Captain Polataivao settling in at Utah Warriors
Manu Samoa halfback, Dwayne Polataivao, is settling into a new life in the U.S.A.’s Major League Rugby as captain of the Utah Warriors.
The 29-year-old from Sasina, Safotu, Nofoali'i and Safata made his debut for the side last weekend in their, 28-19, loss to Rugby ATL.
Polataivao has been in the United States for a month now, having signed a two-year deal with the Warriors.
“Life’s awesome, I’m very fortunate to be here to take up this opportunity,” he said, noting the cold weather in Utah at this time of year.
“Summer back home [in New Zealand] it was reaching about 30 degrees to my first day here was -2, so a bit of a shock to the system.”
Both Polataivao and his Warriors are based just outside the state capital of Salt Lake City in Herriman.
“We’re right opposite our stadium, so it’s pretty convenient to walk to trainings and stuff.”
He was Samoa’s starting halfback in three of their four games at the Rugby World Cup, but was one of six Manu players to head over to Japan without a club contract for the upcoming season, having last played professionally for Doncaster Knights in the English Rugby Championship in the first half of 2019.
“There were a few clubs that were quite keen, I was quite happy to go back to work [as a sales representative for Stowers Containment Solutions] if I had to,” Polataivao said.
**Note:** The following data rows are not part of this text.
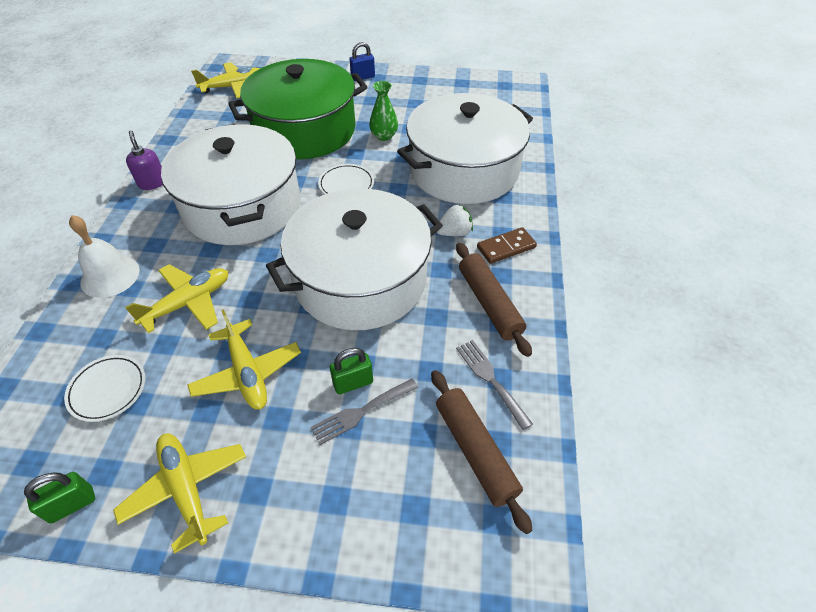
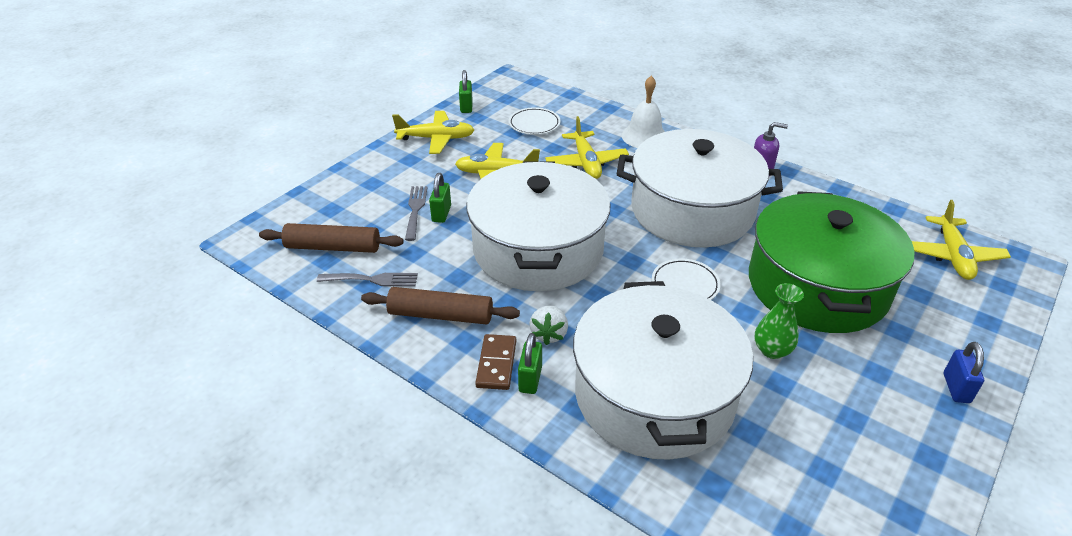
camera: 120 degrees right, 10 degrees down
(503, 225) = (530, 379): none -> green padlock

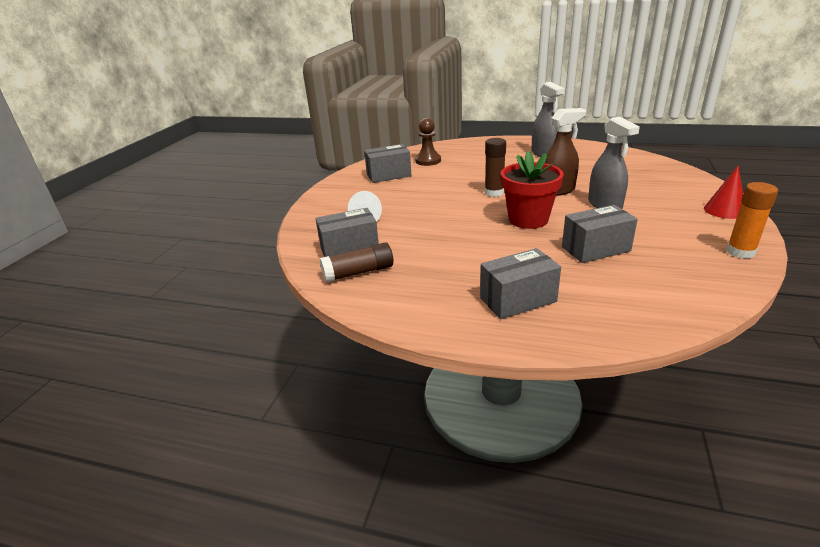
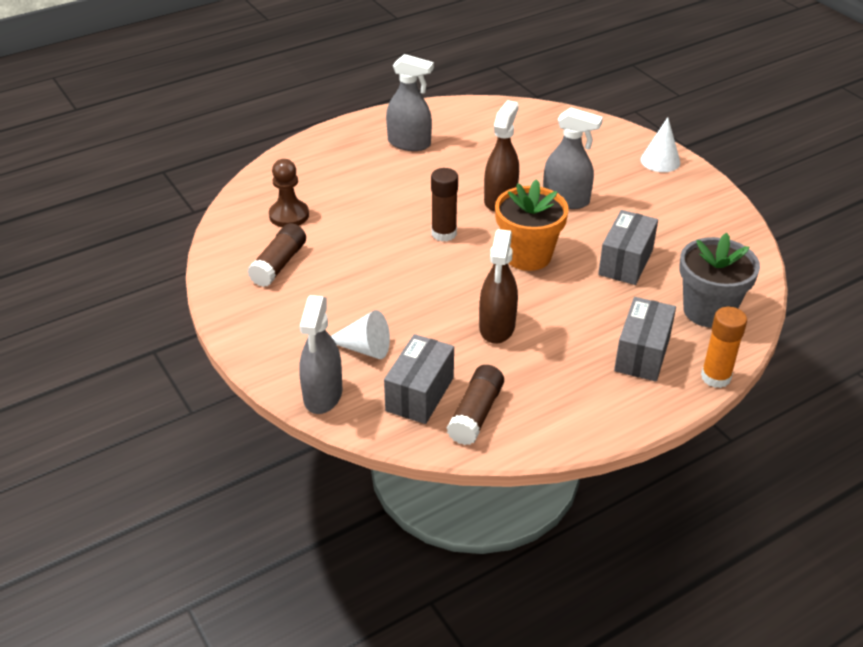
camera: 50 degrees left, 10 degrees up
(309, 228) = (323, 395): none -> grey spray bottle
(388, 175) = (279, 264): grey box -> brown glue stick
(446, 242) = (497, 327): none -> brown spray bottle
(528, 219) = (527, 255): red flower pot -> orange flower pot
(620, 303) = (708, 311): none -> grey flower pot
(724, 210) = (660, 161): red cone -> white cone
(740, 252) = (720, 208): orange glue stick -> orange glue stick (715, 377)

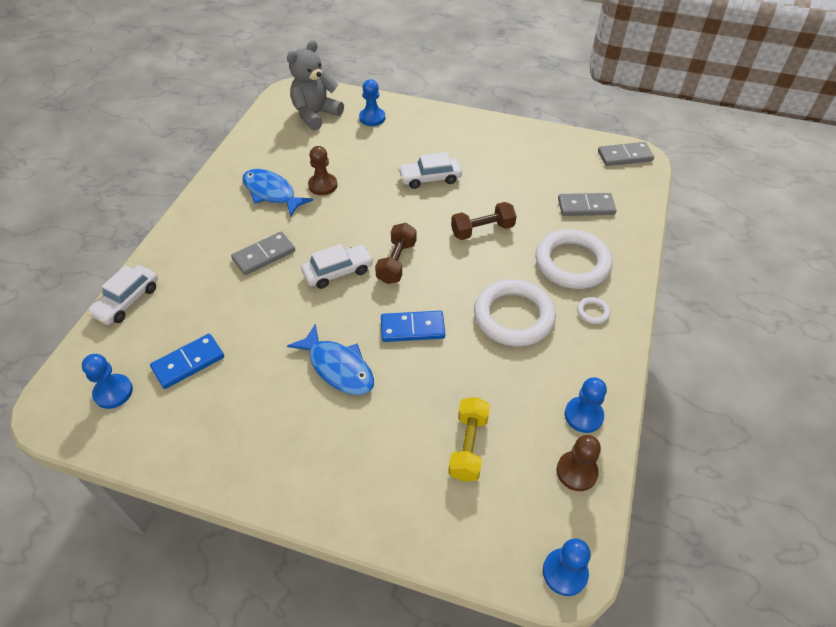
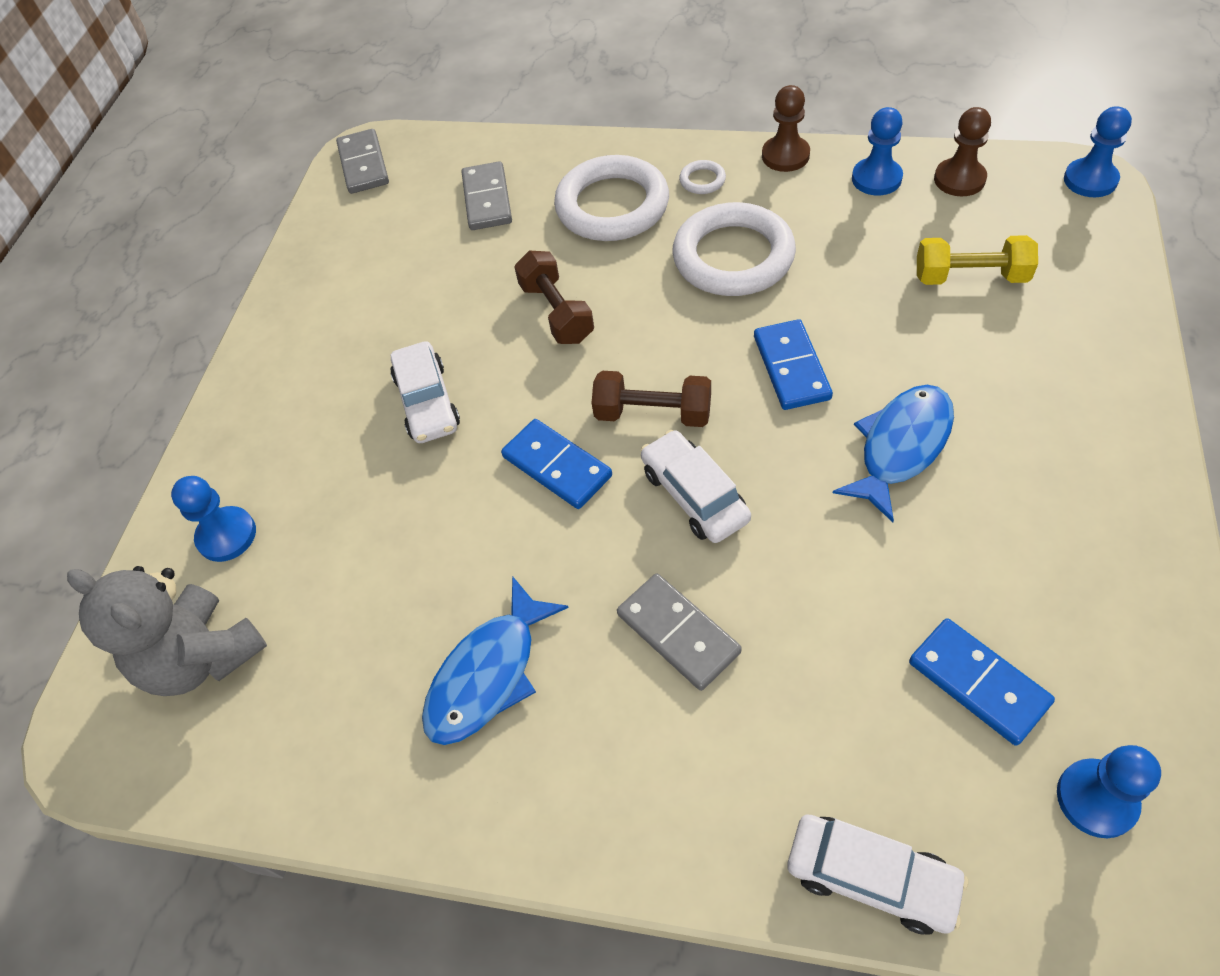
camera: 90 degrees left, 5 degrees up
(323, 185) = (457, 578): brown pawn -> brown pawn (785, 156)
(374, 222) = (557, 466): none -> blue domino

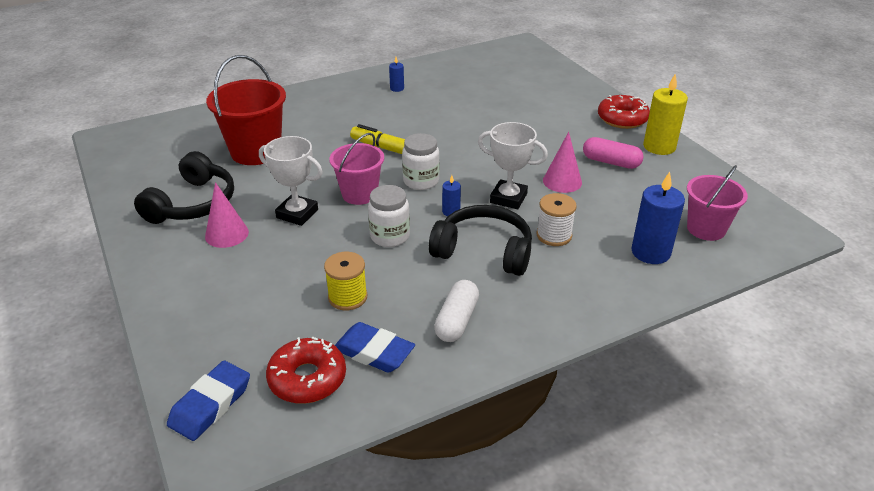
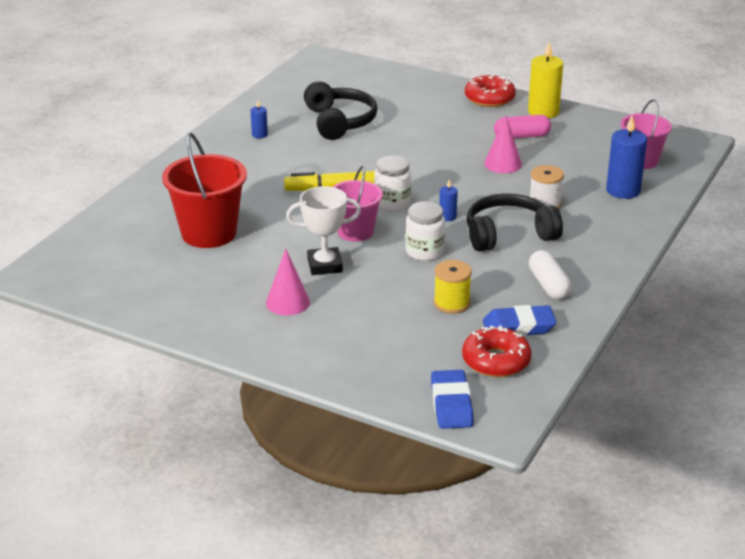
camera: 35 degrees left, 5 degrees down
(192, 203) = (218, 293): black headphones -> black headphones (339, 122)
(508, 198) = (478, 191): white trophy -> none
“Me and [Manu assistant coach] Chris Latham spoke after the last game against Ireland, and he said he potentially had an opportunity here, but I wasn’t aware it was Utah.”
The Warriors announced Latham would be their 2020 head coach on October 29th, a couple of weeks after that Ireland match.
Polataivao said he didn’t hear from the former Wallabies star for a little while:
“So I just enjoyed home, and then a couple of weeks before Christmas I got a call from the [Warriors] CEO Kimball Kjar.
“It took me a while to make that decision, because obviously I’d leave my wife behind and I’ve been doing that a bit for the last few years being with Manu Samoa and in England.
“She was understanding, and she’s always driven me to follow my dreams.”
Polataivao is certainly living his right now, playing the game he loves halfway across the world.
“Rugby doesn’t last long, and it was an opportunity I’d been praying for and waiting for,” he said.
Polataivao said he is extra blessed to captain the Warriors – the first time he has skippered a professional team.
“That was a bit of a surprise, but I’m grateful to God that I’ve got this opportunity, and just ready to take the challenge,” he said.
He arrived in Major League Rugby with the goal of being the best halfback in the competition, but now has the added focus of getting the best out of his players.
But Polataivao said those extra responsibilities don’t change his approach too much.
“If anything, it’s just continuing to have a cool head,” he said.
“I’m not really a chatterbox but I’ve sorta picked that up as well, that I probably have to be.”
In Utah’s season opener away against Atlanta, Polataivao set up a try as his side shot out to a 16-8 lead at halftime.
“In pre-season we did the same, we started quite strongly but then we sort of faded,” he said.
“It’s not a fitness thing, it’s probably just a mental switch, knowing that in games where we take the lead we’ve gotta continue to attack.
“We probably just went into our shells a little bit and let them come to us.
“We went away from our game plan which was working for us well in that first half.”
Polataivao describes the Warriors’ playstyle as being similar to teams from the Northern Hemisphere:
“Like to maul, like to crash, bash and scrum for pens.”
He said that’s not necessarily the norm in the U.S.A., where teams adopt whatever style suits their coaching staff and playing personnel.
“You can see some of the other teams playing that Southern Hemisphere style from back home, that free-flowing style,” Polataivao said.
The Utah Warriors will be looking for their first win of the season against fellow Manu Samoa Donald Brighouse’s New England Free Jacks when the teams face off at 9:30 am on Sunday morning Samoan time.